Not only is downloading across two sockets not necessarily more efficient than one socket, but also the code is not thread safe (at least on the launcher side).
This whole thing is being replaced with the new protocol anyways, where we just use sendfile() to send the file. We can adopt this approach (see the new-protocol branch), or send in chunks if we want to keep track of progress.
Describe the solution you'd like
- [ ] Use a single thread and the existing TCP connection to download the files over. Use either an interface like sendfile() or manual chunking (ew ew ew ew) to send the file efficiently, and test it on a 1 Gbps link. A single TCP connection should easily saturate that.
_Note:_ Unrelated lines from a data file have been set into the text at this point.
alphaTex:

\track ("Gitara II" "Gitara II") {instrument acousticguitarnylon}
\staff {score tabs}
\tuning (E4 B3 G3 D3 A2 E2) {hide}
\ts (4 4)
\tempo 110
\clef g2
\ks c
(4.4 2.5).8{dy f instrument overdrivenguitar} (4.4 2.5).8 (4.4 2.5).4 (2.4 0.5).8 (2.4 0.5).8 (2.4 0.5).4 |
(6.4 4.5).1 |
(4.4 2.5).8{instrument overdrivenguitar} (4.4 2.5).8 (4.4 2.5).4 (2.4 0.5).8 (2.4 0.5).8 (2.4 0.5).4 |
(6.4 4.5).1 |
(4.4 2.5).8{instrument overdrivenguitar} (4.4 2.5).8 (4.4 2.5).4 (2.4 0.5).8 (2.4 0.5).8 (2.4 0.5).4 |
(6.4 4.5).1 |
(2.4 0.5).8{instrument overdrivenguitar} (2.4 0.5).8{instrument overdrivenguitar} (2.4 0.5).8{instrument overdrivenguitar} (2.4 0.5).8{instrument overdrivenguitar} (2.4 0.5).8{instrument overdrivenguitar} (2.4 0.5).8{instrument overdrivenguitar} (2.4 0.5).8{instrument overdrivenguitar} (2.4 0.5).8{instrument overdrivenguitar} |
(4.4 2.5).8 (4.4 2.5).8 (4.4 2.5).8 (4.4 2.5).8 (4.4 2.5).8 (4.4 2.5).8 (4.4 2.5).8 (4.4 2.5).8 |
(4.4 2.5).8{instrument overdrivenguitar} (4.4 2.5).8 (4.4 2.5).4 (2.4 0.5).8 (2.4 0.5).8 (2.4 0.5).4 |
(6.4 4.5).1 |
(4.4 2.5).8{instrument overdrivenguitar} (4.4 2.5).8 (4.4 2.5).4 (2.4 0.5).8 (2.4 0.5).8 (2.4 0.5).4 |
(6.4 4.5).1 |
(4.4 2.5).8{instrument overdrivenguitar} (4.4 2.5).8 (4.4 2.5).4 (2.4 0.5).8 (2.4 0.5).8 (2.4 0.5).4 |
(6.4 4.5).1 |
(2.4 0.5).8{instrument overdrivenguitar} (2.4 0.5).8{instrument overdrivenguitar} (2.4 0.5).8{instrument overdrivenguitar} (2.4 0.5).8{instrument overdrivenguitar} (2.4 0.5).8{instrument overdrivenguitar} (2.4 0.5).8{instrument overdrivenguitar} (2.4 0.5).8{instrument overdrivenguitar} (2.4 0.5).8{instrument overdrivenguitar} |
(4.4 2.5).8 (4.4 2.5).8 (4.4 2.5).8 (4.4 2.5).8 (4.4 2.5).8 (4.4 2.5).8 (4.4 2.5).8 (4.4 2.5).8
- [ ] Implement a timeout, I'm ok if this is per chunk (ew), but better something builtin (yay) like via
boost::asio
. Obviously this timeout CANNOT be some magic number, it needs to allow for shitty slow antarctic internet of like 200 KBps, as long as bytes are flowing, keep it going. We can share the memory for the same mods to make it difficult to DoS the server by opening download connections, or something, probably? - [x] Either don't use heap allocations (by using kernel buffers, like sendfile() does), or make the size of the total allocations across the entire server have an adjustable maximum.
Describe alternatives you've considered HTTP based download, but that's not trivial to do over the same socket. All other alternatives were probably considered and likely are gonna be implemented for the new protocol.
Additional context The current implementation is probably the oldest part of the codebase. Here be dragons and so on.